- **Exercise details**
The pictures must be left out, while the rest of the data is copied exactly.

- **Given material**
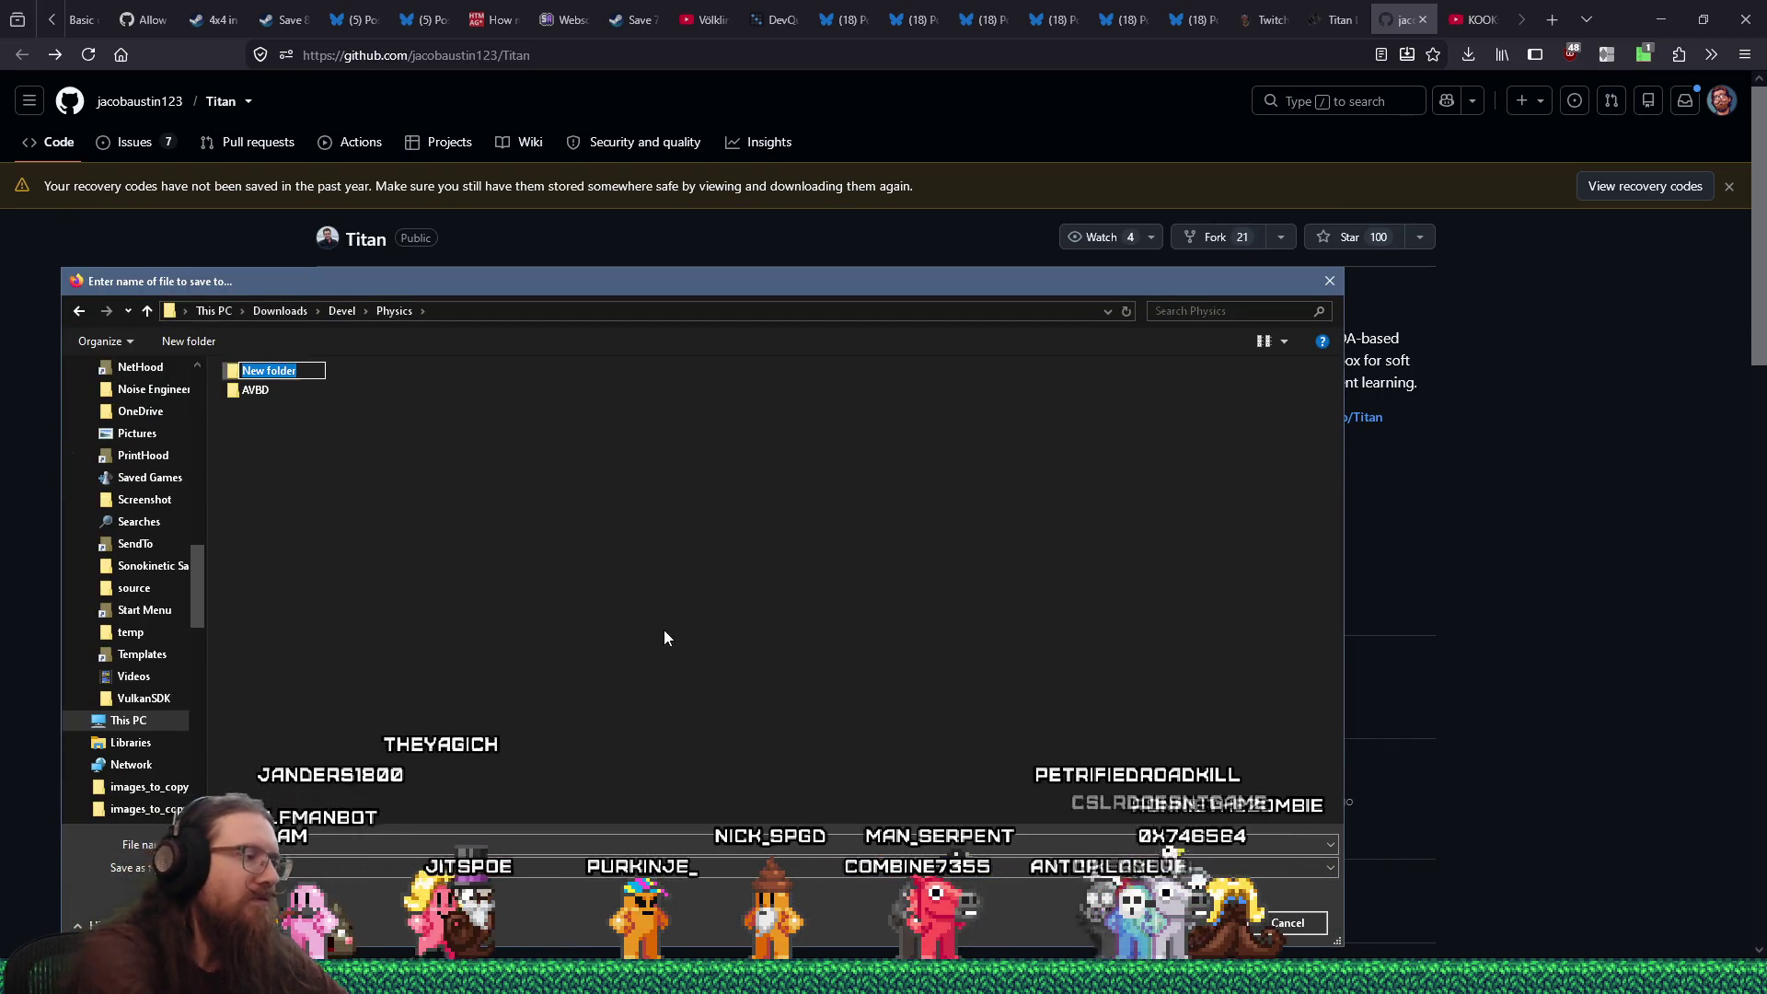
{"action": "type", "text": "Titan"}
{"action": "key", "text": "Return"}
{"action": "key", "text": "Return"}
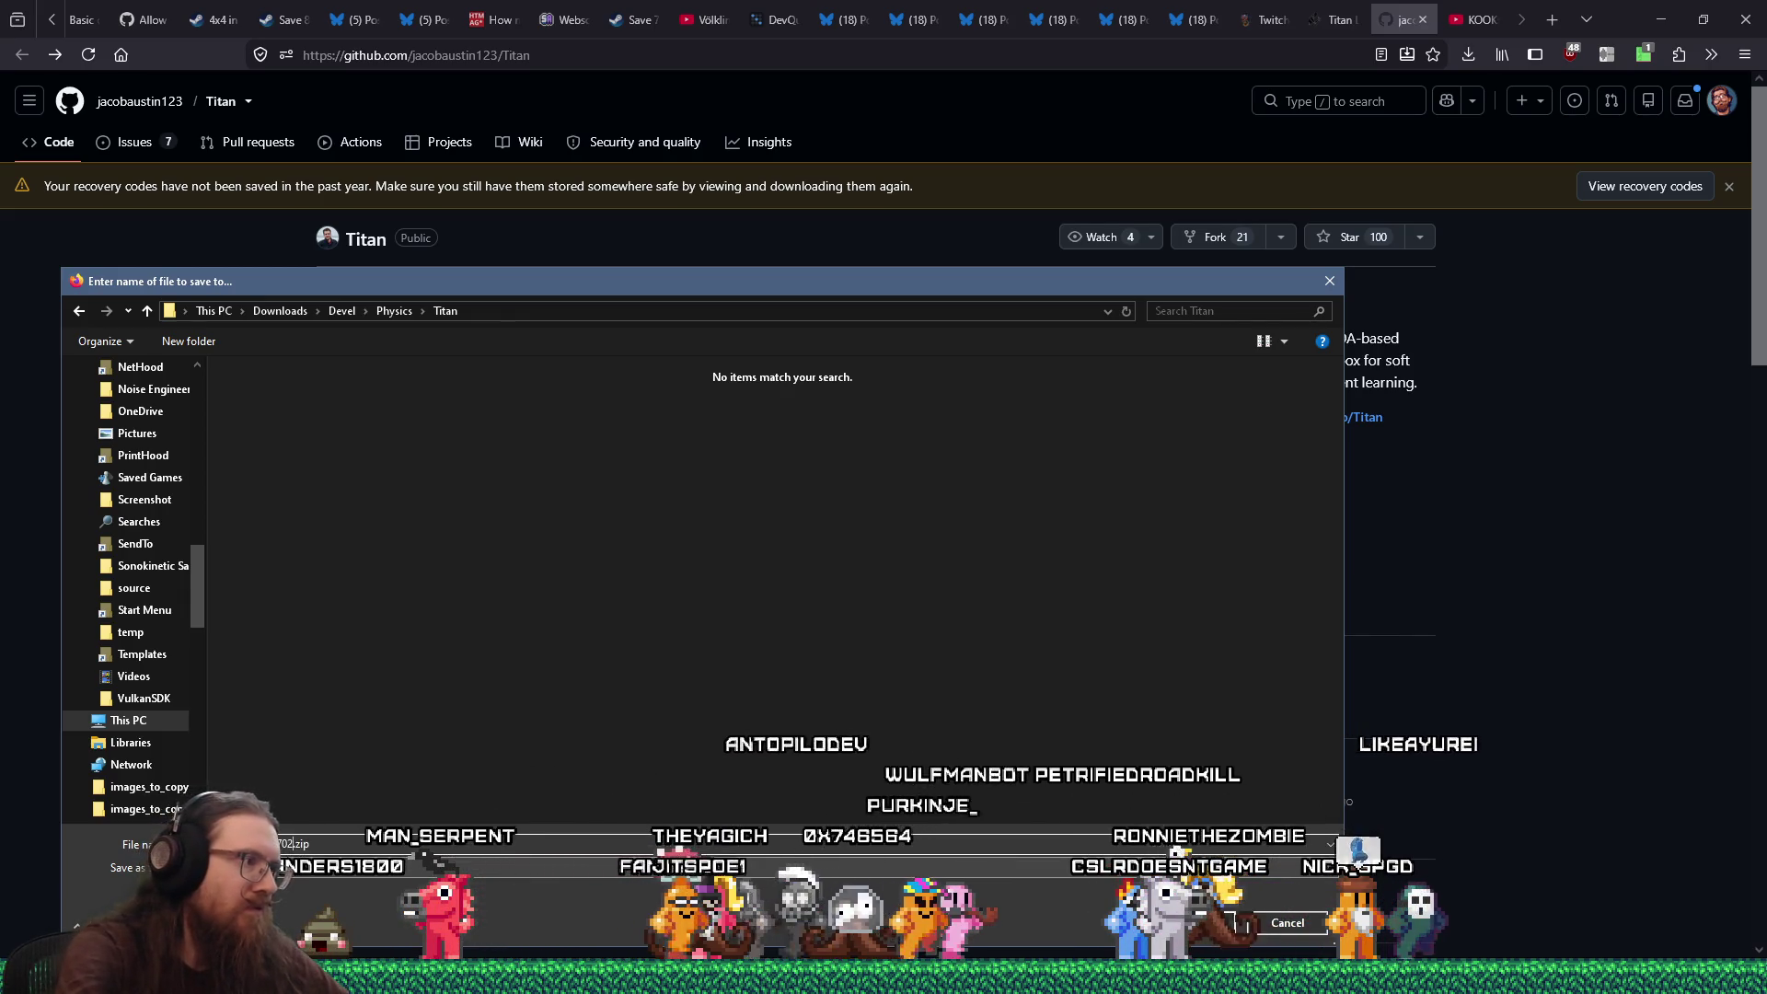
{"action": "key", "text": "Return"}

- **Result of this task**
{"action": "type", "text": "Titan"}
{"action": "key", "text": "Return"}
{"action": "key", "text": "Return"}
{"action": "key", "text": "Return"}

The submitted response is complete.